Fig. 4. PEMFC tests.

a–c Polarization and power density curves of the indicated catalysts (b, c) before and after the stability test at a constant voltage of 0.5 V under 1 bar H₂–air (a). d Polarization curves of Fe_SA/Fe_AC−2DNPC (under 1 bar H₂–O₂) through 30,000 square-wave cycles between 0.6 and 0.95 V under H₂–N₂. e Polarization and power density curves of Fe_SA/Fe_AC−2DNPC under 1 and 2 bar H₂–O₂. Test conditions: cathode loading 1.5 mg_Fe–N–C cm⁻² and, anode loading 0.2 mg_Pt cm⁻², Nafion 211 membrane, 5 cm² electrode, 80 °C, 100% relative humidity (RH), flow rates of 300/600 ml min⁻¹ for H₂–air polarization, 100/100 ml min⁻¹ for H₂–air stability test, and 300/400 ml min⁻¹ for H₂–O₂ polarization. f Comparison of mass activity of the high-performing Pt-group-metal free catalysts in PEMFC under 1 bar H₂–O₂. The references to the data points are supplied in Supplementary Table 8. Source data are provided as a Source Data file.

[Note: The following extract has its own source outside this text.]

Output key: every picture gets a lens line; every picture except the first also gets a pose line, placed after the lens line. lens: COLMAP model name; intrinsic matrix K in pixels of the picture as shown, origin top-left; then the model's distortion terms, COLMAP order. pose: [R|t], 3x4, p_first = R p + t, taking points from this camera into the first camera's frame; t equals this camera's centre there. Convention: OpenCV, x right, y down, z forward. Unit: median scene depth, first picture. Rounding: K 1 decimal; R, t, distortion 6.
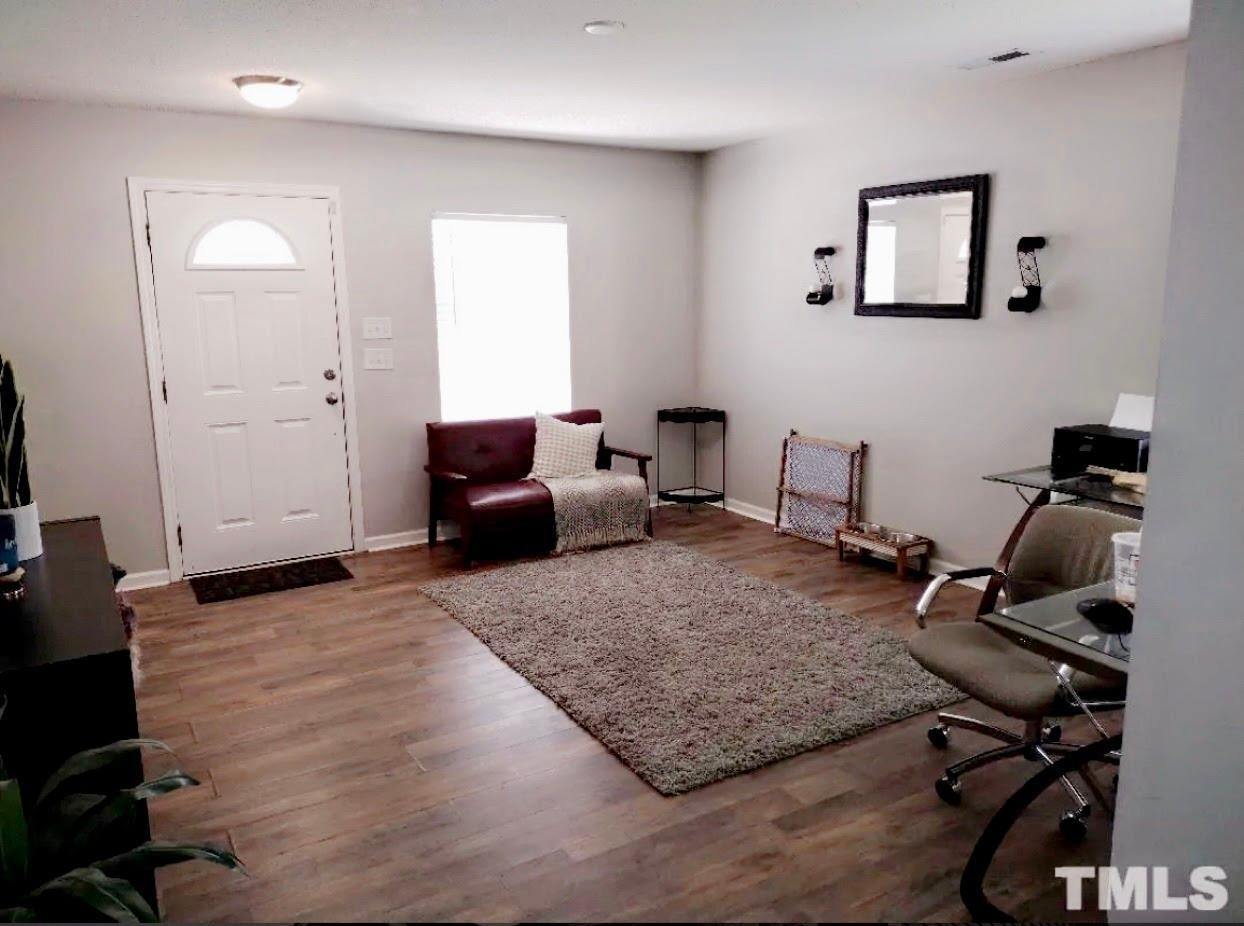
lens RADIAL K [[939.4, 0, 622.0], [0, 939.4, 463.0], [0, 0, 1]] dist [0.069812, 0.000378]
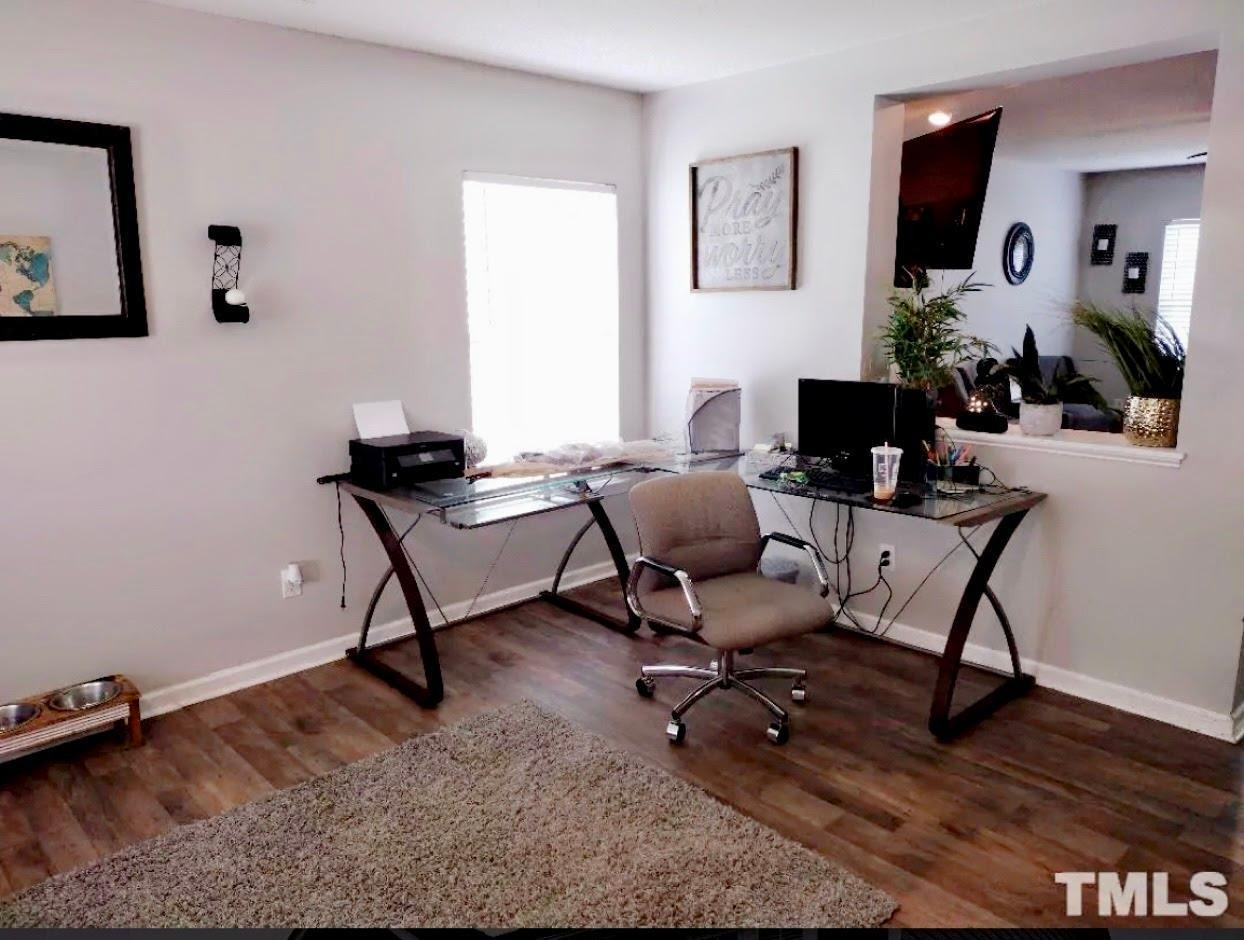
lens RADIAL K [[902.6, 0, 622.0], [0, 902.6, 470.0], [0, 0, 1]] dist [0.091479, -0.105863]
pose [[-0.215244, -0.173585, 0.961009, -0.371214], [0.198003, 0.955878, 0.217006, -0.136341], [-0.956277, 0.236992, -0.171377, 0.815091]]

Fig. 5. Theoretical analysis of the activity and stability of the hybrid active site.

a Model structure of Fe–N₄/Fe₄–N₆ used for theoretical calculation with a spontaneously formed OH ligand. b Schematic ORR process on the Fe–N₄ site of Fe–N₄-OH/Fe₄–N₆. c Free energy diagrams at 1.23 V for ORR over three types of active sites of Fe–N₄, Fe–N₄/Fe₄–N₆ and Fe–N₄-OH/Fe₄–N₆. d Fe–N radical distribution function profiles of the Fe–N₄ moiety in the models of bare Fe–N₄ and Fe–N₄/Fe₄–N₆ at 25 and 80 °C. Wavy arrows are used to indicate the amplitude of Fe–N bond-length fluctuation. e Snapshots of Fe–N₄ and Fe–N₄/Fe₄–N₆ obtained from MD simulations at 80 °C. The initial configuration (left) and an intermediate state (right) are provided to show the elongation of the Fe–N bond as marked by the yellow box. Source data are provided as a Source Data file.